▸ **Problem requirements**
Among the lines below, some may hold the word "challenge"; state how many do, giving only the number.

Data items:
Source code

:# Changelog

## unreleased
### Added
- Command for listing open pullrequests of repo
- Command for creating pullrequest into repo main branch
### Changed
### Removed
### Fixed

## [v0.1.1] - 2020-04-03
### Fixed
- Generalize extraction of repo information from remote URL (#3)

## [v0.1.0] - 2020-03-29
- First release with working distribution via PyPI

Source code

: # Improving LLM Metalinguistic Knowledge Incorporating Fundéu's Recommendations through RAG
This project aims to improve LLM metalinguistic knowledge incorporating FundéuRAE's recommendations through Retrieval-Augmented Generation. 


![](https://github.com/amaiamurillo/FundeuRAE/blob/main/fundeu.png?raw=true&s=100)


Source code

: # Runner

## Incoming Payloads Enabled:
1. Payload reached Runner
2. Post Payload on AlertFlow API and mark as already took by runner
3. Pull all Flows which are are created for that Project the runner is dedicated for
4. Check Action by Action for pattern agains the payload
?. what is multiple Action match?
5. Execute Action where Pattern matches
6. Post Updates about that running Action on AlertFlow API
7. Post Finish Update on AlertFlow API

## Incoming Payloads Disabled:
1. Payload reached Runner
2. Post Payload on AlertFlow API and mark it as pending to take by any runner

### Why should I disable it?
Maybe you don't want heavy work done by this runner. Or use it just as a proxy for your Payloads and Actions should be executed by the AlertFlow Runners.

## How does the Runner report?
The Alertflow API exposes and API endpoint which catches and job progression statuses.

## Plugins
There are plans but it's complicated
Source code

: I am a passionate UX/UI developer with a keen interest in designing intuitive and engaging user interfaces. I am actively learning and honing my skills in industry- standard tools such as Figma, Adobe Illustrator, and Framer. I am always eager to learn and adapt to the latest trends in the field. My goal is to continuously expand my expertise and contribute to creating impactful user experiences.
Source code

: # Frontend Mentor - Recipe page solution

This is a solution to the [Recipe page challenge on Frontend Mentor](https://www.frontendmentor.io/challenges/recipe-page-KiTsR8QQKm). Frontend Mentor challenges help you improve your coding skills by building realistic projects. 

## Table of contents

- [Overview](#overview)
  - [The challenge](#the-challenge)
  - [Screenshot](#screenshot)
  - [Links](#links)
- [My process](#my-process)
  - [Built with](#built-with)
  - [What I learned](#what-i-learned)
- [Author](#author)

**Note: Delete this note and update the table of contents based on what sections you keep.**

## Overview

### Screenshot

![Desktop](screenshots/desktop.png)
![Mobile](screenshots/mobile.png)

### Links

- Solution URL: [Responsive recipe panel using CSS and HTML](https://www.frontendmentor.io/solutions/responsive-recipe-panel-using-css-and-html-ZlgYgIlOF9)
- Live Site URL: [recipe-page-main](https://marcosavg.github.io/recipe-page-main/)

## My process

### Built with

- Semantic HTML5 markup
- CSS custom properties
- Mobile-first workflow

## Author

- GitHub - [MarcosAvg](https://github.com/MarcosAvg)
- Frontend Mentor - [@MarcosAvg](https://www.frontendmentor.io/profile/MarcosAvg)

...

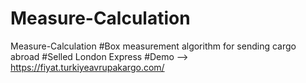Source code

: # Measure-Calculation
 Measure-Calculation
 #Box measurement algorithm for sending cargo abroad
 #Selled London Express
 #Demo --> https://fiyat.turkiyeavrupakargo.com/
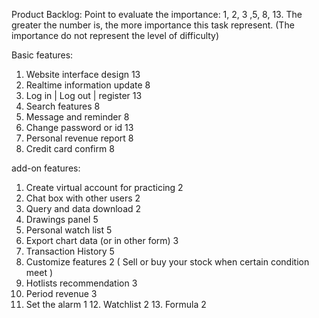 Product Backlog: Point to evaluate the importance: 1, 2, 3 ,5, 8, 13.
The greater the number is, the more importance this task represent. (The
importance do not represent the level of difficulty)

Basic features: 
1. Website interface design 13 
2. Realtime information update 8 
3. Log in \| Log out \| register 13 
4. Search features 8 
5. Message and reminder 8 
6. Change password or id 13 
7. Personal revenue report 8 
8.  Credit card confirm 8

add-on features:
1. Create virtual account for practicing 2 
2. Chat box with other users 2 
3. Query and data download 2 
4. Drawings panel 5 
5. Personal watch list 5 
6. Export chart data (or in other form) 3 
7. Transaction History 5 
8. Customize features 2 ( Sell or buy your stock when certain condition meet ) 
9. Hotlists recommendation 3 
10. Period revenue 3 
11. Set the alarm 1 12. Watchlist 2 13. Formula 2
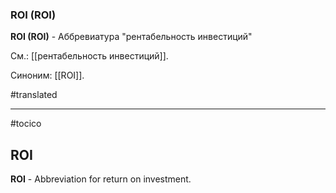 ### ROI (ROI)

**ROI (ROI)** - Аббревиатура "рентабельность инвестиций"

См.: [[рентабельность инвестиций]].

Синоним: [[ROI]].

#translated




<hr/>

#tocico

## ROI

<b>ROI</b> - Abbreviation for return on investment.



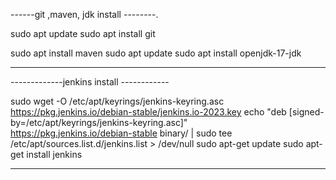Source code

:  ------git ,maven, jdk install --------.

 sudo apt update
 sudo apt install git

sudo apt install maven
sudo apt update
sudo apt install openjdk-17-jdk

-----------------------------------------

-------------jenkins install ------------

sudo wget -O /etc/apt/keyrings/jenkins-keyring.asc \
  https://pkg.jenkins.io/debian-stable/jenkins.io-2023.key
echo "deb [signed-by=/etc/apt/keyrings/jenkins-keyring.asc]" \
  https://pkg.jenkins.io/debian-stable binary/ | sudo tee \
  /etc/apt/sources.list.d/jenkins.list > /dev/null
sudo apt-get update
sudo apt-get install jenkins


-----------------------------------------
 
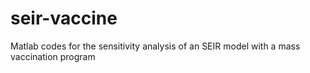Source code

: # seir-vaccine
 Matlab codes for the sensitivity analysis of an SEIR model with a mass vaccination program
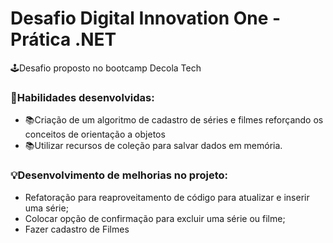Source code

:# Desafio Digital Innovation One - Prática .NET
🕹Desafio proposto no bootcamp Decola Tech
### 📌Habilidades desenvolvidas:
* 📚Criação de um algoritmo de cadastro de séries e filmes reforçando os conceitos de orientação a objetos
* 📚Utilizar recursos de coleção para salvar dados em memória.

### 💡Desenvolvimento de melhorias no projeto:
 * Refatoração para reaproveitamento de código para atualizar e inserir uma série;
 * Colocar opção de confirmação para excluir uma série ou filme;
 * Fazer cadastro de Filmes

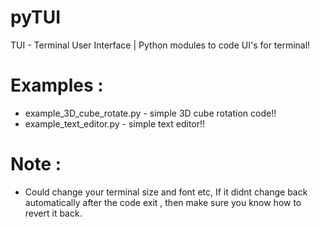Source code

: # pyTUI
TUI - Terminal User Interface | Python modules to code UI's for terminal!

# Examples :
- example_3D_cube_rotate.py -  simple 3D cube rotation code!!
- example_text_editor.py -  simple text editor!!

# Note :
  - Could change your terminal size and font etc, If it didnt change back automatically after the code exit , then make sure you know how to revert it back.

▸ **Your solution**
2